Nouvelles grecques

Parmi les livres délaissés pendant le confinement, faute de librairies ouvertes, mais aussi faute de temps propice à la lecture – ce temps de disponibilité, véritable grâce, où l’on peut écouter ou entendre, dans lequel la parole de l’autre peut nous atteindre –, figure ce recueil de nouvelles grecques de Yànnis Palavos. Paru en Grèce en 2012, Blague est traduit par Michel Volkovitch qui le porte aux oreilles et au cœur du lecteur francophone.


Yànnis Palavos, Blague. Trad. du grec par Michel Volkovitch. Quidam, 108 p., 13,50 €


Yànnis Palavos, Blague

Les nouvelles de Blague se lisent d’une traite. Elles nous emportent, par leur rythme d’abord – et c’est précisément ce dont on avait besoin pour sortir d’une forme d’inertie angoissée –, mais aussi par leur apparente simplicité. Après une mise en bouche intrigante, où il est question de mot de passe piraté, la deuxième nouvelle, « Des vieux », donne le ton, ce ton si particulier, à la lisière du rêve, qui résonne du début à la fin du livre. Le fantastique s’immisce plus ou moins franchement, mais plus encore un sens de l’absurde qui nous prend au dépourvu. Yànnis Palavos sait, en quelques mots seulement, faire surgir l’essentiel de chaque détail de l’existence, ce à quoi on n’avait d’abord pas pensé mais qui nous semble, une fois dévoilé, incontournable.

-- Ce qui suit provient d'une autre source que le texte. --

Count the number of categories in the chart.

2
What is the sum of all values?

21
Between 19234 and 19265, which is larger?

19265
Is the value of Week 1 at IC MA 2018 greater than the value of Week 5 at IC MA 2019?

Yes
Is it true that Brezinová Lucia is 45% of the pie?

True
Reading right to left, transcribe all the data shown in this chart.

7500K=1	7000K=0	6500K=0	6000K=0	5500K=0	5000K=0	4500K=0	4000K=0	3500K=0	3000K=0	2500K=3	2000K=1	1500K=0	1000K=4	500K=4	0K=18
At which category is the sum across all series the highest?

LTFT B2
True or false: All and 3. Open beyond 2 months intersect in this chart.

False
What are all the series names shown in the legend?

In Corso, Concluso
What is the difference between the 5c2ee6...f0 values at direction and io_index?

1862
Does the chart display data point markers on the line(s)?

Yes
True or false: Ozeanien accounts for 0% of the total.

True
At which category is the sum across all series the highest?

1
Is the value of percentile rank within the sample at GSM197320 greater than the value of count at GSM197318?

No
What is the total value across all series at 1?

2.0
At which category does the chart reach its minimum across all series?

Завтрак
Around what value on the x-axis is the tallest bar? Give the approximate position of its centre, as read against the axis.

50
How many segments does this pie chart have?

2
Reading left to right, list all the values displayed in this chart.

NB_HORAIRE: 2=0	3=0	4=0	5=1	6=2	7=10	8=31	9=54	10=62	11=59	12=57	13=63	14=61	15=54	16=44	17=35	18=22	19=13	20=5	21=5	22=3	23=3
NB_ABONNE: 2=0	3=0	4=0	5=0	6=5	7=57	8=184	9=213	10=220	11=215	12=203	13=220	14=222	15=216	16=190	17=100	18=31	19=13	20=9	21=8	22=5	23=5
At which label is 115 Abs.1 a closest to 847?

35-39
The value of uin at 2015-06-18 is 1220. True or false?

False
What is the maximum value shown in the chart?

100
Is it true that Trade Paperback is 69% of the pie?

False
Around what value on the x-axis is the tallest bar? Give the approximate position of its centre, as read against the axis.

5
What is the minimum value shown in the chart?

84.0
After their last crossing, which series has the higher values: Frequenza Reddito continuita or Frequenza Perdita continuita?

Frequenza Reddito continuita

On s’amuse parfois franchement, par exemple de cet agrafeur en train de converser avec un fax alcoolique ; on est surpris, la plupart du temps, car l’auteur est particulièrement talentueux pour faire surgir une image d’abord brutalement étrange, qui nous est presque aussitôt familière parce qu’elle laisse voir exactement ce que l’on ressentait sans pouvoir l’imaginer. C’est en partie pourquoi on s’humanise un peu plus à chaque page de Blague. Chaque nouvelle nourrit et enrichit nos représentations les plus intimes, parfois encore inavouées. C’est probablement l’inépuisable richesse de ce recueil, dans le même temps totalement limpide, qui nous fait plonger dans l’humanité de chacun des personnages, et pour finir dans la nôtre. Yànnis Palavos ne nous laisse pas le temps de reprendre haleine entre deux nouvelles et, en nous entraînant à sa suite, il nous force à sortir de nous-même pour mieux nous permettre d’y revenir une fois le recueil refermé. C’est alors le plaisir de la lecture retrouvé qui nous frappe en plein cœur.

Yànnis Palavos, Blague

Yànnis Palavos © Quidam éditeur

Le caractère loufoque des histoires de Yànnis Palavos est jubilatoire parce qu’il est le ressort principal pour parler de l’essentiel, parce qu’il touche parfois au tragique, dans sa cruelle nudité, et qu’il évoque, inlassablement, ce qui relie les individus. Jamais gratuit, le comique de l’auteur est quasiment métaphysique. Les rapports entre les individus sont probablement ce qui fait le lien entre toutes les nouvelles. Si ce n’est pas d’abord ce à quoi on pense, on ne peut nier, en refermant le recueil, que Blague est un livre d’amour et un livre sur l’amour. Les jeunes et les vieux, les enfants et les parents, les riches et les pauvres, les vivants et les morts, les hommes et les bêtes, les amoureux et ceux qui n’aiment plus… Yànnis Palavos s’attache à faire sentir au lecteur ce qui se tisse entre toutes ces parties de l’humanité, car tout est humanité dans le regard plein d’amour de l’auteur. C’est dans toutes ses subtilités et ses variations que l’on éprouve alors la force du lien, qui tire sa force précisément de sa fragilité. De ce point de vue, Blague est un livre aujourd’hui essentiel.